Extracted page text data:
↓↓↓
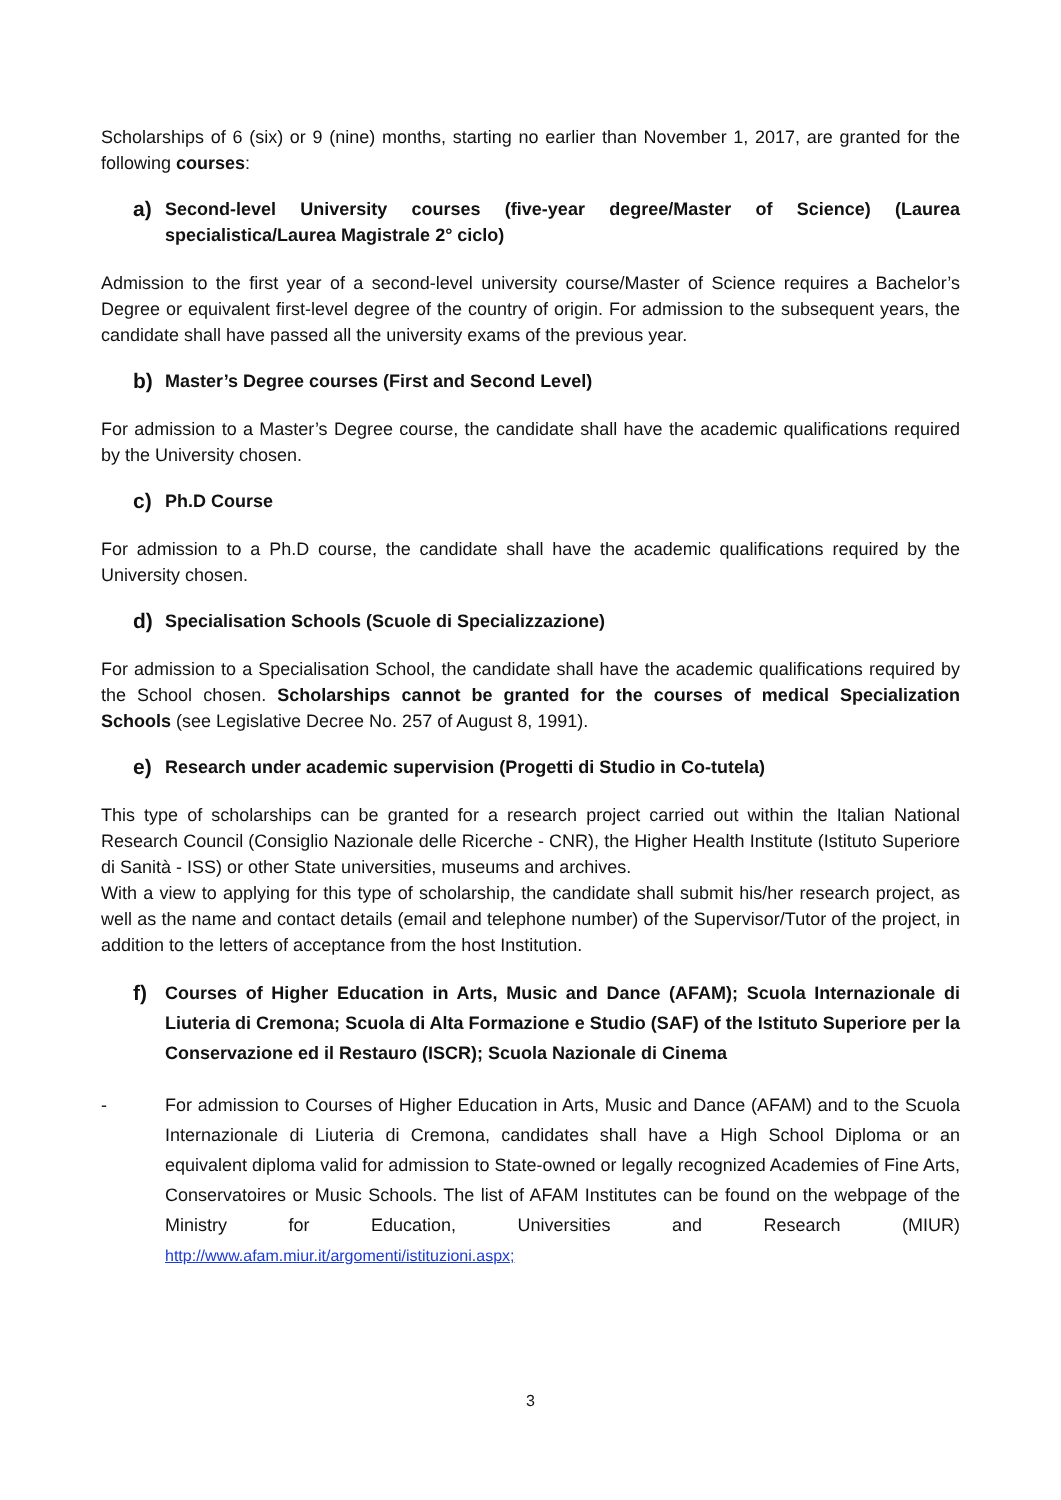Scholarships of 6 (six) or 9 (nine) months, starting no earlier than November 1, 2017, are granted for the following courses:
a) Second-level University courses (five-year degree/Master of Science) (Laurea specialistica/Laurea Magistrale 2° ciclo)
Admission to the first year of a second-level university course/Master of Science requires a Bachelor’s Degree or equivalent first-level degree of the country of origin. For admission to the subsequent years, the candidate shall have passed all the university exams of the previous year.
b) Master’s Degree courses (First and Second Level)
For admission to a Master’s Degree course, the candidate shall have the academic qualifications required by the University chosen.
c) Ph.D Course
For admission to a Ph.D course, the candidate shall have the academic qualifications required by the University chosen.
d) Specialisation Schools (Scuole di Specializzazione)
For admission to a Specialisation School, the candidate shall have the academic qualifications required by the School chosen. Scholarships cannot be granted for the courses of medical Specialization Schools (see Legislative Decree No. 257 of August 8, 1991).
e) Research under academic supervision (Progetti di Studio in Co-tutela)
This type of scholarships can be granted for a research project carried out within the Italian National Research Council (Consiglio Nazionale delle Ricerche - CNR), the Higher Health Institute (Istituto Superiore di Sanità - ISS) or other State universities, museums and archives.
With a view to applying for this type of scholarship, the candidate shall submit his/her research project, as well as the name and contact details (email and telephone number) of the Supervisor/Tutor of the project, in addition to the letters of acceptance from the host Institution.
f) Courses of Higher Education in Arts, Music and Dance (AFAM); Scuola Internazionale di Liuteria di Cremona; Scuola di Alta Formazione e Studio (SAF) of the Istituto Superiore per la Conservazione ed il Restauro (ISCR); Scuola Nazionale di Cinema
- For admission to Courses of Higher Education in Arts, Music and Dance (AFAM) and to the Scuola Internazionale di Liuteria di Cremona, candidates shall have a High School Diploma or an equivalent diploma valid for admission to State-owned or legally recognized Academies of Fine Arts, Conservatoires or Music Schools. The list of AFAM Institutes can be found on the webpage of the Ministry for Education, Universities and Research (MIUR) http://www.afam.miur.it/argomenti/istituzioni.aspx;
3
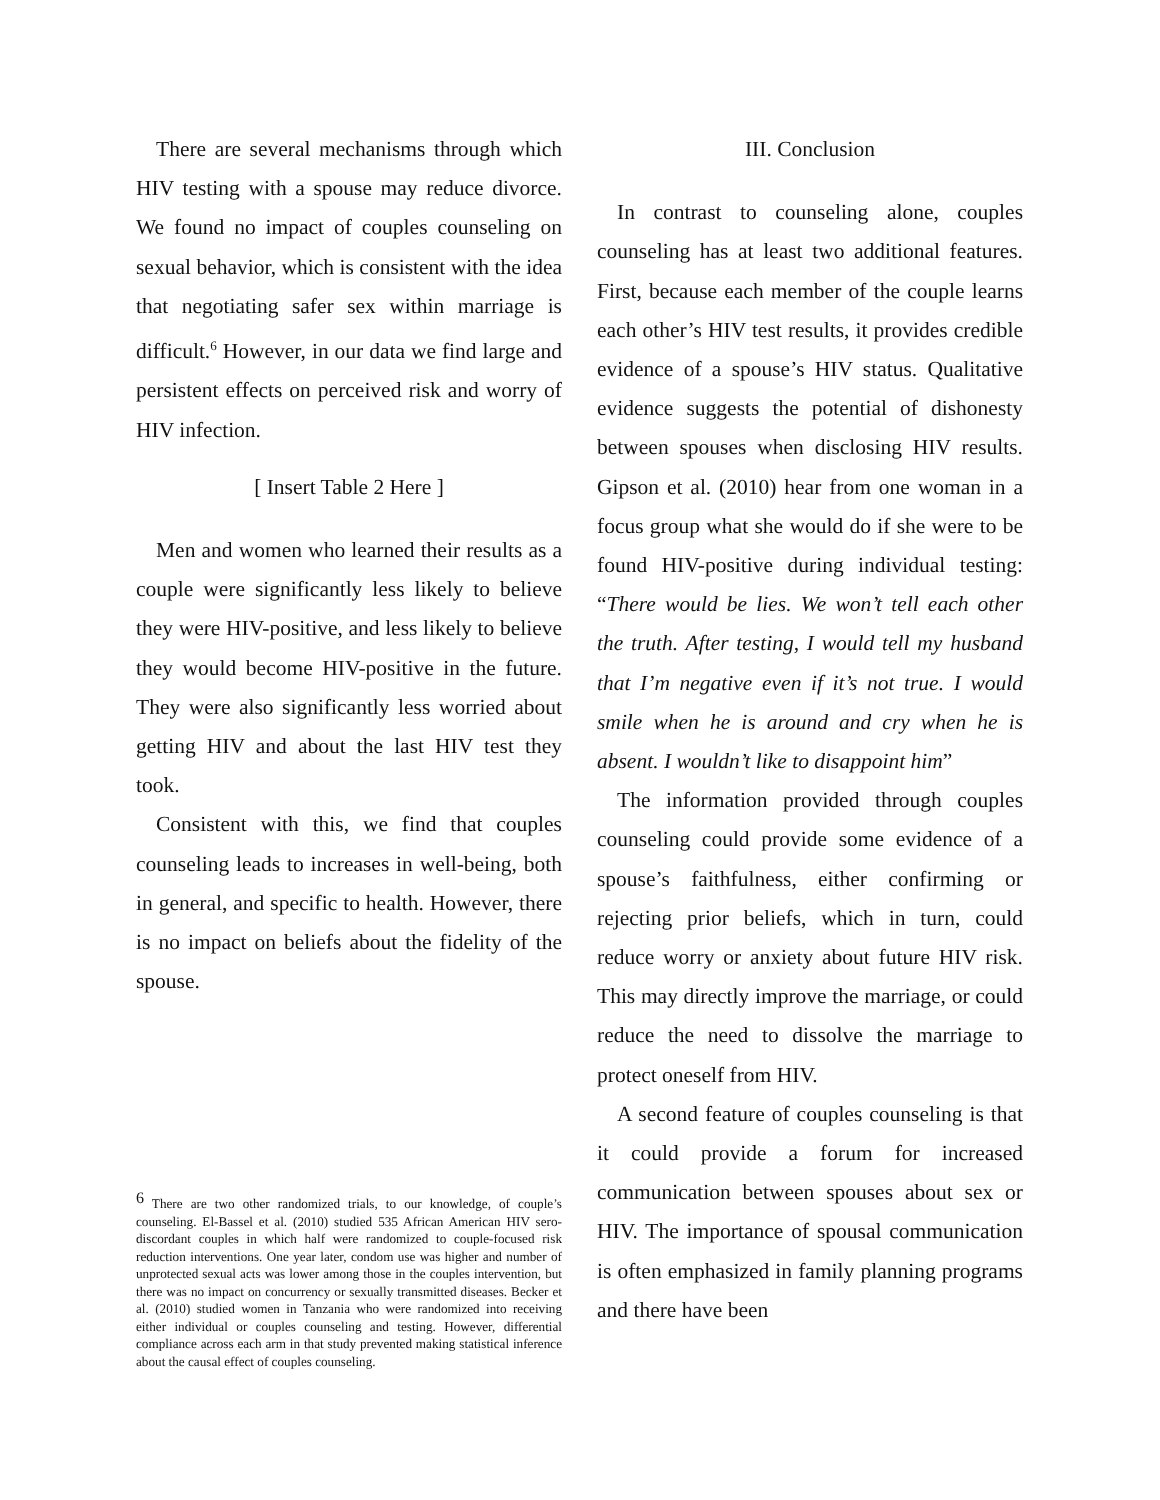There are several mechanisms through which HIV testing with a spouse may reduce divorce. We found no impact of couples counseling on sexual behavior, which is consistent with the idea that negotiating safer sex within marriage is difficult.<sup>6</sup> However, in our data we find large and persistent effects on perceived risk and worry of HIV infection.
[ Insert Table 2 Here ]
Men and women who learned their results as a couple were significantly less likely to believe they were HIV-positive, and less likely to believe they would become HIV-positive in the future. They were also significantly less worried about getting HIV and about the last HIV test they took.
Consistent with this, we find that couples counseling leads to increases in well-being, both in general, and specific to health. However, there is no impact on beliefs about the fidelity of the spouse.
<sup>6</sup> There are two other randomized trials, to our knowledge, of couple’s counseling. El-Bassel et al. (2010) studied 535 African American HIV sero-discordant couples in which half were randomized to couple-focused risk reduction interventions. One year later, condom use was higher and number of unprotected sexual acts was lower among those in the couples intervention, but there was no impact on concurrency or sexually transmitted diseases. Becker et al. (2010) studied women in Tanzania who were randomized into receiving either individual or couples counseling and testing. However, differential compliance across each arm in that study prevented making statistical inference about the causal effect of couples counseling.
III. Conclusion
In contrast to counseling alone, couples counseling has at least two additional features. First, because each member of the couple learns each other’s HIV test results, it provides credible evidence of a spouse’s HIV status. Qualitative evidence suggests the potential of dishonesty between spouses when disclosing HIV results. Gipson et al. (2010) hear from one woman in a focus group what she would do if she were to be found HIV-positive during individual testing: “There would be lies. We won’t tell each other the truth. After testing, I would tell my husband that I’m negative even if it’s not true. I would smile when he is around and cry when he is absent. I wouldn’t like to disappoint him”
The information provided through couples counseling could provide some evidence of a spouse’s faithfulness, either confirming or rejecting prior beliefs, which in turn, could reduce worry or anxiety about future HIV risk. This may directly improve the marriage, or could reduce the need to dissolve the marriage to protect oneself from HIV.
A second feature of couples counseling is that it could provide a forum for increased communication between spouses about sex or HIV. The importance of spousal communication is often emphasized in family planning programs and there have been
↑↑↑
↓↓↓
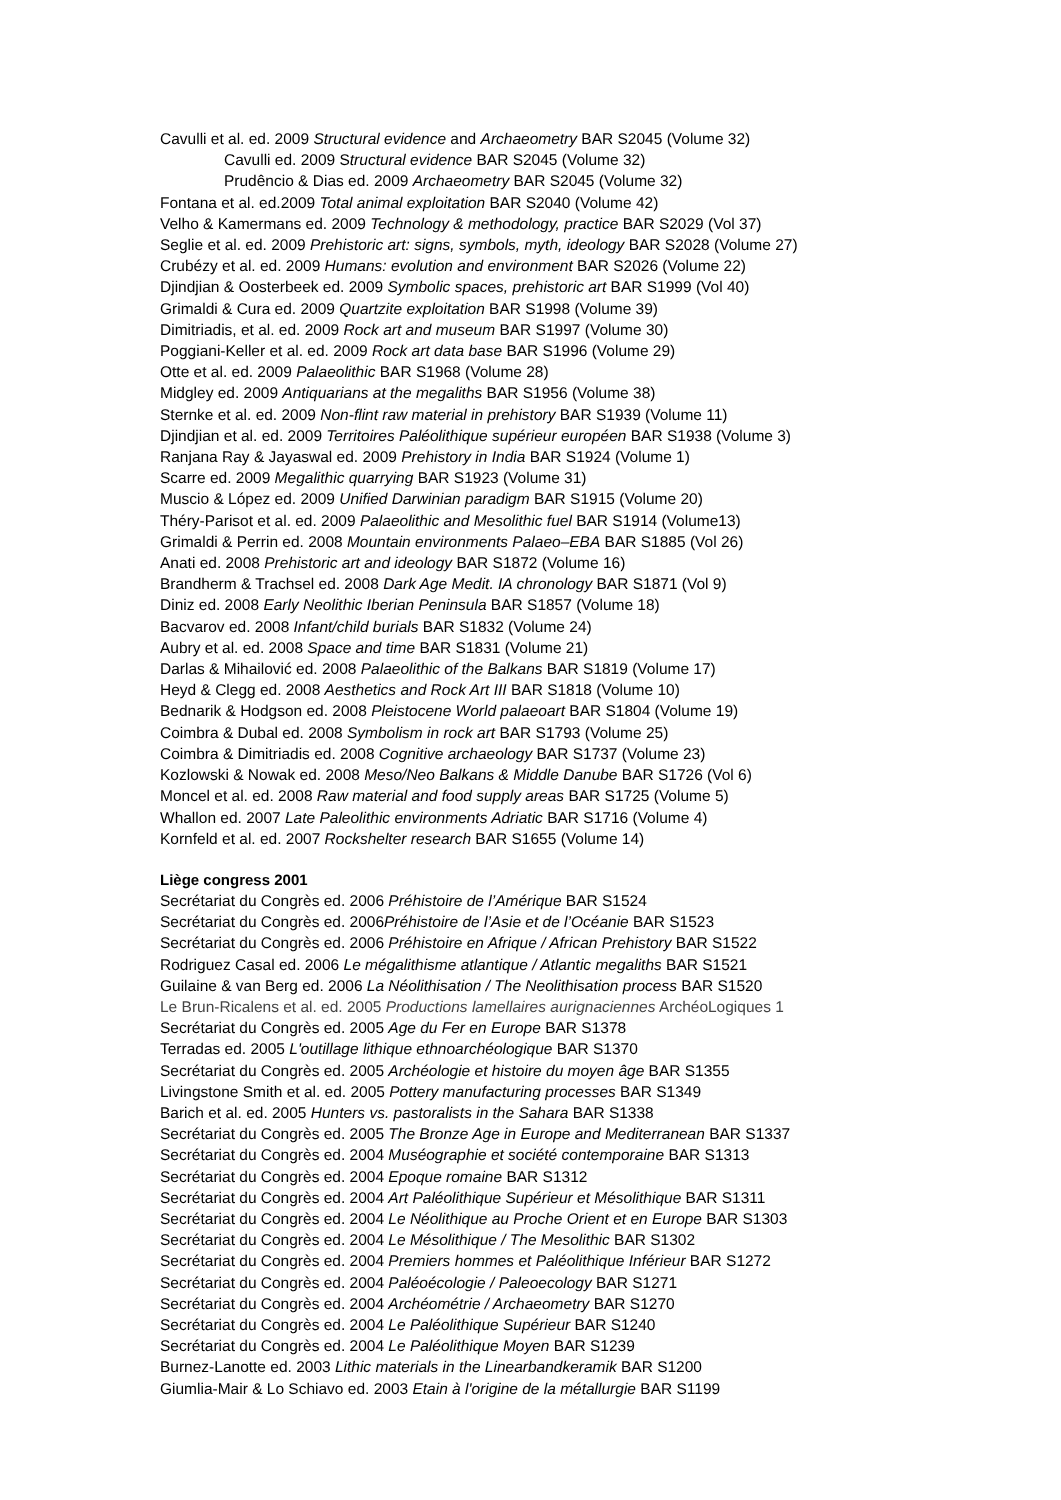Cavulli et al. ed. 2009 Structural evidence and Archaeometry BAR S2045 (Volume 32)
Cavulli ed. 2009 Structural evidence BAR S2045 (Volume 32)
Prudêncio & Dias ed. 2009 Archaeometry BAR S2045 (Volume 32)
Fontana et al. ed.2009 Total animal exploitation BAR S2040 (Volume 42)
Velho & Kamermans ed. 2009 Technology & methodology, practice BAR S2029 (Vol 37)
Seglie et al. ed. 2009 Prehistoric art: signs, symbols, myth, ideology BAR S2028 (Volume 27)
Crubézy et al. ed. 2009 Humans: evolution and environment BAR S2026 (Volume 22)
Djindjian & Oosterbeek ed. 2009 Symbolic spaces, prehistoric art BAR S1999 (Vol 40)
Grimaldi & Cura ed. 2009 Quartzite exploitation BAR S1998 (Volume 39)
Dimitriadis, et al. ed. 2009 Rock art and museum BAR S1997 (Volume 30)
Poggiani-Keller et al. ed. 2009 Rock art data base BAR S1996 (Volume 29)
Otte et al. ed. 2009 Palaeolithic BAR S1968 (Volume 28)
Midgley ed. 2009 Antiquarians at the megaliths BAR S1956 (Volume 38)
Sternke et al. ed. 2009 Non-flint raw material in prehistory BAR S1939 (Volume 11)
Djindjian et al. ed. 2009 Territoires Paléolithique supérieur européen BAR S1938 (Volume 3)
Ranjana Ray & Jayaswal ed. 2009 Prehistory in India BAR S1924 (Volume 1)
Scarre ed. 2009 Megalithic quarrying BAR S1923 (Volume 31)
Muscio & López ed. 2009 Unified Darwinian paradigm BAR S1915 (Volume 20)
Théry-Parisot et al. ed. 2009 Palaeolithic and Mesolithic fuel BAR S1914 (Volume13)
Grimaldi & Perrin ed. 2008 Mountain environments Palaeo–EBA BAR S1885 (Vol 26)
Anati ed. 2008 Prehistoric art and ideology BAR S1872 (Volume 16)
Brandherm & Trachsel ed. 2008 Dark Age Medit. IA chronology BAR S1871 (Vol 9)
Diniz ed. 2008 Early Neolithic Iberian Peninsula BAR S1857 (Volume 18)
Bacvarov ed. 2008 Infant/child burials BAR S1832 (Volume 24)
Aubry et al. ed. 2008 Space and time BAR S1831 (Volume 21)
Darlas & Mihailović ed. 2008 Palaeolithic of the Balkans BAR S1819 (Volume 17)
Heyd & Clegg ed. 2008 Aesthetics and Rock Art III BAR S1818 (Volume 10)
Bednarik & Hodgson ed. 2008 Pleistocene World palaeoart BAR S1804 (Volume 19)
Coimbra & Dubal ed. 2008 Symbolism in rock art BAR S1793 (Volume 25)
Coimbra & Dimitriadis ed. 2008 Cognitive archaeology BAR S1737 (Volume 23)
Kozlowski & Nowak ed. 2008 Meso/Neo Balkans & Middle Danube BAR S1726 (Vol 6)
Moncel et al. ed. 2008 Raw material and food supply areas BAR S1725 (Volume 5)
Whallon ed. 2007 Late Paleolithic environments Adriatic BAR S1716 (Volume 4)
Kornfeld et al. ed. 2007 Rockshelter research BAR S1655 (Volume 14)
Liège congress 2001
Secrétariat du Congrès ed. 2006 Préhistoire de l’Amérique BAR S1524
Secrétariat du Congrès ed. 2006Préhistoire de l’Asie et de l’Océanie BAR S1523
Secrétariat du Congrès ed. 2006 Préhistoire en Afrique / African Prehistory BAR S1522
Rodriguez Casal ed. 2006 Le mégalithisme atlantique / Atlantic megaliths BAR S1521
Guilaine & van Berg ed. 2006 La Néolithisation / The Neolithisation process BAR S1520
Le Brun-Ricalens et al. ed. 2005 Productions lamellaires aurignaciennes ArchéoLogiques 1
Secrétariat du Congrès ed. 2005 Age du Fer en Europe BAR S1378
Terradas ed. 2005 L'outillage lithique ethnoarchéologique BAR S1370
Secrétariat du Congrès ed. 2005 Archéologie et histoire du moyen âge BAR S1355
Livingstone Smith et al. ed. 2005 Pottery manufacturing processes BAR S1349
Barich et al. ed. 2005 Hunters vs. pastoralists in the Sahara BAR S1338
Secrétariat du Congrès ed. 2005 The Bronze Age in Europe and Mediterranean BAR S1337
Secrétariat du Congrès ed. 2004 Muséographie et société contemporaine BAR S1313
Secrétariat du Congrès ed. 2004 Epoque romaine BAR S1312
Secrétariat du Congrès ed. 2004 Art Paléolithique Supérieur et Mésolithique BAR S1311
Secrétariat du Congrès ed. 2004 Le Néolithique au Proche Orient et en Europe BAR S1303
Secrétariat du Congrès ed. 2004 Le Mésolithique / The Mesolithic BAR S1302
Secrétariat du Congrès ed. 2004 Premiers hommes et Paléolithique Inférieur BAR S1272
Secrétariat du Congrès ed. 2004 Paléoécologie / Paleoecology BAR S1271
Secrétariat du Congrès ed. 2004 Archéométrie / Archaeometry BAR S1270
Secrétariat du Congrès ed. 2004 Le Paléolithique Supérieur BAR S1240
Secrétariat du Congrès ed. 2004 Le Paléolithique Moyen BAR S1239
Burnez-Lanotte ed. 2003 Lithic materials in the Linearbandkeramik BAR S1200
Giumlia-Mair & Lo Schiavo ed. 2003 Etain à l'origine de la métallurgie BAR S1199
↑↑↑
- [Task description] Print exactly, with no pictures, the lines above from the one that holds "Scholarships of 6" through the one that holds "c) Ph.D Course", both of them included.

- [Output below]
Scholarships of 6 (six) or 9 (nine) months, starting no earlier than November 1, 2017, are granted for the following courses:
a) Second-level University courses (five-year degree/Master of Science) (Laurea specialistica/Laurea Magistrale 2° ciclo)
Admission to the first year of a second-level university course/Master of Science requires a Bachelor’s Degree or equivalent first-level degree of the country of origin. For admission to the subsequent years, the candidate shall have passed all the university exams of the previous year.
b) Master’s Degree courses (First and Second Level)
For admission to a Master’s Degree course, the candidate shall have the academic qualifications required by the University chosen.
c) Ph.D Course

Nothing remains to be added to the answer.